America needs student loan relief
One knows a city, a state, a country’s interests and priorities based on where it puts its money. Unfortunately more and more in America, it isn’t education. During the budget crisis in Texas, education bore the brunt of the cuts even as Texas doles out $19 billion per year in tax breaks and incentives for business.
Student debt is over 1.1 trillion dollars, a number that concerns the Consumer Financial Protection Bureau because it could potentially stunt economic growth. As student loan debtors struggle to payback their debt, they use monies that will be unavailable to purchase goods and services, the drivers of our economy. For private loans, bankers are happy as they profit from high interest payments even as they can borrow at very low interest rates. For the loans given by the federal government, the huge profits make the deficits look better and ostensibly those that should be taxed more to benefit the society that allowed the wherewithal for their success, get a pass. It was reported that Department of Education made a record profit of $51billion this year.
As college gets more expensive because states have cut their investments in higher education to balance their budgets in lieu of raising taxes, the burden falls more and more on the student. With a bad economy, parents incapable of having any disposable income to provide assistance to their children’s college expenses, most students must resort to loans. In a society where a higher education is the most effective way to get ahead (upward mobility), today’s students are a readymade cash cow to be pilfered by private lenders and abused as an easy target to help mitigate the federal deficit.
According to Reuters,
The Republican-dominated U.S. House of Representatives on Thursday voted to switch federal student loan interest rates to a market-based system.
Republicans say their plan is a long-term solution that will take politicians out of the business of setting student loan rates and using them as a bargaining chip.
…
The bill is similar to a plan in President Barack Obama’s budget proposal but includes an 8.5 percent cap on Stafford loan rates.
Under the Republican bill, a borrower’s rates would be recalculated every year, a provision the White House said would create uncertainty for families and put them at risk of eventually paying more when market rates go up.
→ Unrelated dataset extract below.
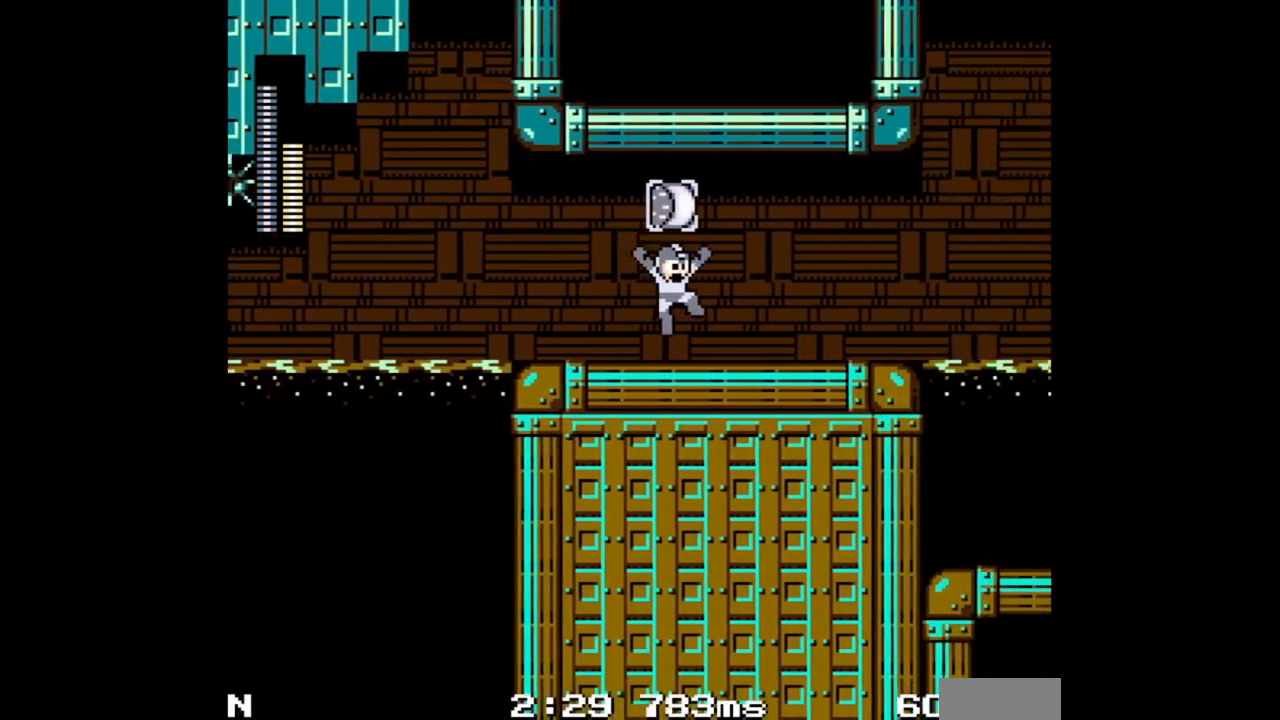
{"buttons": ["DPAD_RIGHT"], "events": []}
Under Obama’s plan, the rate on federal student loans would be set each year based on the market rate, but remain fixed for the life of the loan. His plan, however, does not include a cap, and some critics say that also could expose students to the risk of higher rates.
Democrats argue that students would be better off if rates were left to double in July than under the Republican plan. That plan, they said, unfairly targets students and families in the Republican drive to pay down the deficit.[source]
According to Huffington Post
Members of the House of Representatives including George Miller (D-Calif.), John Tierney (D-Mass.) and John Yarmuth (D-Ky.) cited news reports in The Huffington Post that highlighted the Tuesday estimate by the Congressional Budget Office, which showed that the Education Department was forecast to report higher earnings this year than Exxon Mobil and nearly as high as those of the four biggest U.S. banks by assets combined.
“We don’t see students or their parents as profit centers, and we don’t think it’s an appropriate concept to be acting like a market-driven bank here,” Tierney said.
Miller criticized a policy that is leading to “immense profit being extracted from students and families that are struggling.”
The critical comments have alarmed policymakers in the Obama administration, who along with lawmakers are racing to avert a scheduled doubling of interest rates on some new federal student loans that is set to occur on July 1.
[source]
The reality is that the Obama administration has been good to students in general. Pay as You Earn allows students with at least one federal loan in or after fiscal year 2012 and any other loans before fiscal 2008 to pay just 10% of their income for 20 years with any balance thereafter forgiven. With regards to the loans however, both the Republicans and the President’s proposals fall way short. A country that values education must not look at loans for education as a cost center or a profit center. Unfortunately that is what they are both doing. There should be a nominal interest rate to cover government administration of the program but nothing else. If Americans value education it must do no less.